The policy recommendations were designed to restrict radio network practices that the FCC considered to be unfair. Under the provisions of the Communications Act of 1934, the FCC was not given any direct authority to regulate networks. However, it was able to establish indirect control, by refusing to license stations bound by network agreements that the FCC considered to be unfair.

==Content==
The 153-page report was the result of a study initiated on March 18, 1938 by FCC Order No. 37. Both the original report, and the October 11 supplement, were approved by five of the seven FCC commissioners, with T. A .M. Craven and Norman S. Case dissenting.

The original report concluded that eight regulations were needed:

- 3.101: Station affiliates are not prevented from broadcasting programs of other networks.
- 3.102: Alternate stations serving the same area are allowed to broadcast network programs not taken by the standard affiliate, or when serving a substantially different area.
- 3.103: Network affiliation agreements are limited to one year.
- 3.104: Stations are not prohibited from scheduling their own programs.
- 3.105: Networks prohibited from (a) disallowing station rejections of network programs which the station reasonably believes to be unsatisfactory or unsuitable; or which (b) in its opinion, is contrary to the public interest, or from substituting a program of outstanding local or national importance.
- 3.106: No more than one station licensed to a network organization, or to any person directly or indirectly controlled by or under common control with a network organization, where the stations serve substantially the same area. Also, no stations at all in areas where there is limited service.
- 3.107: No station could be affiliated with an organization that operated more than one network simultaneously within an overlapping territory.
- 3.108: Stations are not prevented from setting their own rates for broadcast time for other than the network's programs.
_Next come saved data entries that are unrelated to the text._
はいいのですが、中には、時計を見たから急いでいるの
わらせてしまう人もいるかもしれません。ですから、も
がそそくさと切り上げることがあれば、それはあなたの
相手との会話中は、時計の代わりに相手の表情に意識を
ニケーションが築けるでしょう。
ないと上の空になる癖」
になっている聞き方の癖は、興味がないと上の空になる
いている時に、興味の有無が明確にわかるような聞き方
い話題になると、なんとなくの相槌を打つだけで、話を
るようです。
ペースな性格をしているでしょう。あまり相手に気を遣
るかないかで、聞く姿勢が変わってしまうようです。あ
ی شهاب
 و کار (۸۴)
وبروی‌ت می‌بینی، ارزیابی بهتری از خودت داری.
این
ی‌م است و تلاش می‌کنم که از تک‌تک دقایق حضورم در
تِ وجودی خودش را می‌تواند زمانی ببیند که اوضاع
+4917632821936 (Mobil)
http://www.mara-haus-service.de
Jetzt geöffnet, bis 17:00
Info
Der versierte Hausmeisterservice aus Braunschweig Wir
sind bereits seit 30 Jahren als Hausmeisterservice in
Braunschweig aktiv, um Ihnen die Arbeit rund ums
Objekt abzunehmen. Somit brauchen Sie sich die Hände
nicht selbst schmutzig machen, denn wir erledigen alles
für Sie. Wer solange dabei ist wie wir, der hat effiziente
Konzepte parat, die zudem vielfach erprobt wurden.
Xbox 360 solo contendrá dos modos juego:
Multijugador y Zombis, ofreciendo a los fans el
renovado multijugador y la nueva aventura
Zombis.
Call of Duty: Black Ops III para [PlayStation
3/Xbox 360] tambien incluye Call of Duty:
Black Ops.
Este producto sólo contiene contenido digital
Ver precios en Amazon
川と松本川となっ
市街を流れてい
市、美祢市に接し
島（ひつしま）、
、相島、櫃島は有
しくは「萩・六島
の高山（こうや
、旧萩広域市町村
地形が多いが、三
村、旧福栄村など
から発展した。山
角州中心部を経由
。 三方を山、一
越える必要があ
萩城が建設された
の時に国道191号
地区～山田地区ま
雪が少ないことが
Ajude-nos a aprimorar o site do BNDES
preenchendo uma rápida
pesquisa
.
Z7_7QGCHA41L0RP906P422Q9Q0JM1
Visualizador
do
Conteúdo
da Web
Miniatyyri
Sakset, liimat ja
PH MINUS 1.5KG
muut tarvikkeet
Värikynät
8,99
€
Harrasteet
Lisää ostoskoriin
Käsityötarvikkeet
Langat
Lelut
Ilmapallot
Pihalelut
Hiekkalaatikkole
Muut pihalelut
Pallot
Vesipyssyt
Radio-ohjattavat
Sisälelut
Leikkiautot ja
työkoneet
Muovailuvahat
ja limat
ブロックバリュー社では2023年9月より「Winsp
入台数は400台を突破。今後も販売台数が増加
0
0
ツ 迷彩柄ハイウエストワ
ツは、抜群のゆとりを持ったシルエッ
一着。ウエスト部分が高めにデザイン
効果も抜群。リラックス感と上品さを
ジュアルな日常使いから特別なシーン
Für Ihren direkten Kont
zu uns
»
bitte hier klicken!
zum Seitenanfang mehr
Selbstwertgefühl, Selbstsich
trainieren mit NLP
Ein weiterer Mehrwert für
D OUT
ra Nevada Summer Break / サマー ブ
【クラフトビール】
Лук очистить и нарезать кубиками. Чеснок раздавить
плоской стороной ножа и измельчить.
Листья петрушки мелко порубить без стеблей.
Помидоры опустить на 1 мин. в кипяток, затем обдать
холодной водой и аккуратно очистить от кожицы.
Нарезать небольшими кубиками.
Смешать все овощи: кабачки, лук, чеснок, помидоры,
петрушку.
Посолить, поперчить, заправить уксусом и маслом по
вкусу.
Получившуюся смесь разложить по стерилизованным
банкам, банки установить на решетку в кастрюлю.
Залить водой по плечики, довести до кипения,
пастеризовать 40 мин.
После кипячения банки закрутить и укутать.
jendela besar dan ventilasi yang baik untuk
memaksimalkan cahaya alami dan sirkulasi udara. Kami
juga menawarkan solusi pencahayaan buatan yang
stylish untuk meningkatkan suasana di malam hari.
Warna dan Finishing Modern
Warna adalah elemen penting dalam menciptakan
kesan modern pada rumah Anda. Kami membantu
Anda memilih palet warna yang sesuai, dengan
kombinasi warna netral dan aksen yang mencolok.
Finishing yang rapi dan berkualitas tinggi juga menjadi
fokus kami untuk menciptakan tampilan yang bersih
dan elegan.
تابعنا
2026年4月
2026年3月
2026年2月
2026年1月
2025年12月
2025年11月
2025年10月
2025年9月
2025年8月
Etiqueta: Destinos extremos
In an October 11 supplement, the following modifications were made:

- 3.102: Networks could designate which alternate stations had "first call" rights to declined programs.
- 3.103: Network affiliation agreements could be for up to two years.
- 3.104: Clarified broadcasting dayparts.

==Effect==

In National Broadcasting Co. v. United States (1943), the Supreme Court, by a 5-2 vote, held that the regulatory changes proposed by the FCC were consistent with the agency's responsibilities under the Communications Act to regulate broadcasting in the public interest, convenience, and necessity.

NBC had operated two national networks: the Red Network and the Blue Network. To conform with the requirement that it could only operate a single network, the Blue Network was sold to a group headed by Edward J. Noble, and reorganized as the American Broadcasting Company.

In December 1941, the U.S. Justice Department filed an indictment against both NBC and CBS under the Sherman Antitrust Act with allegations that closely paralleled the findings of the report, but the Justice Department withdrew the indictment after concluding that it was effectively mooted by the Supreme Court's decision to require NBC to divest of the Blue Network.